The Rice Media Center presents a weekend of Taiwan films under the banner Taiwan New Cinema: 30 Years On. The series focuses on the work of directors like Hou Hsiao-Hsien, Edward Yang and Chang Yi and the titles include A Time To Live, A Time To Die (February 22, 7 pm.). A reception precedes the opening film Friday night.
The 100th year celebration of Universal films continues at the Museum of Fine Arts, Houston with High Plains Drifter (Friday, 7:30 pm.) and Cobra Woman (Saturday, 7 pm.). Your humble scribe will introduce the latter, a 1944 Technicolor island adventure today noted for its camp value.
Mark Snitch down as a go-to movie for Dwayne Johnson. There’s nary an arched eyebrow or gag line uttered in this very serious and occasionally violent thriller. Johnson plays the owner of a construction company whose son faces a Draconian prison term as a result of dealing large amounts of pills. Only the lad was set up by one of his friends in order to reduce his sentence for his own drug rap. Dad goes undercover and eventually hooks up with a drug cartel overlord at which point the DEA and federal prosecutors get involved. The whole affair is like an episode of Frontline only with some heightened moments of disbelief and lots of gunfire. In fact Snitch credits an episode of Frontline as its spine. Susan Sarandon, Barry Pepper, Benjamin Bratt and (from Walking Dead) Jon Bernthal co-star.

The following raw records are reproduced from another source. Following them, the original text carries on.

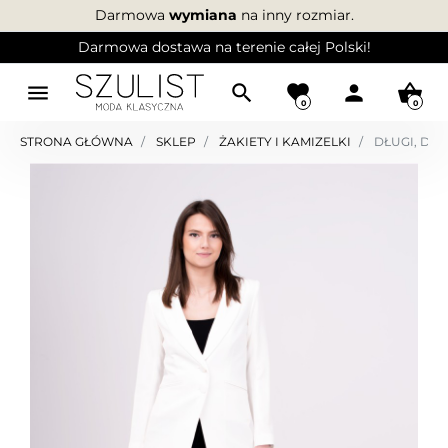
Darmowa
wymiana
na inny rozmiar.
Darmowa dostawa na terenie całej Polski!
menu
search
favorite
person
shopping_basket
0
0
STRONA GŁÓWNA
SKLEP
ŻAKIETY I KAMIZELKI
DŁUGI, DO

Bless Me, Ultima shows so much conviction to its source that it feels very old fashioned. A young boy in New Mexico during WWII comes of age while learning about values and good magic from an old woman who’s come to live with his family. Other than the fact that the other villagers want to lynch the woman and refer to her as a “bruja” Bless Me, Ultima has a very homespun attitude. The lives of the boy, the magic lady and others are quietly observed in a family oriented manner. Based on a hugely successful novel (by Rudolfo Anaya) the film celebrates Chicano culture without deigning. Director Carl Franklin has done way more salacious films (One False Move) but his helming here is mannered and paced slowly. Frankly I would’ve liked more of the dark side, but this is like an art film for kids.
A Glimpse Inside the Mind of Charles Swan III has a heart and soul derived from hours of watching 70s era films, in particular such comedy dramas as Who is Harry Kellerman and Why Is He Saying Those Terrible Things About Me? (1971). Mix with a few of Fellini’s more surreal movies. Charlie Sheen is Charles Swan a man whose already fragile grasp on reality has loosened. What we see are his fantasies fueled by a kind of adolescent imagery. It’s as if all the characters in the movie were acting out childhood playground fantasies and getting to dress up in sexy outfits or even as cowboys and secret agents. As helmed by Roman Coppola the film is more of a lark and a pastiche of movie conventions both in front of and behind the camera. Jason Schwarzman, Bill Murray, and Aubrey Plaza co-star but it’s a large recognizable cast on display, all of them obviously having fun. Charles Swan plays exclusively at the Sundance Cinemas Houston.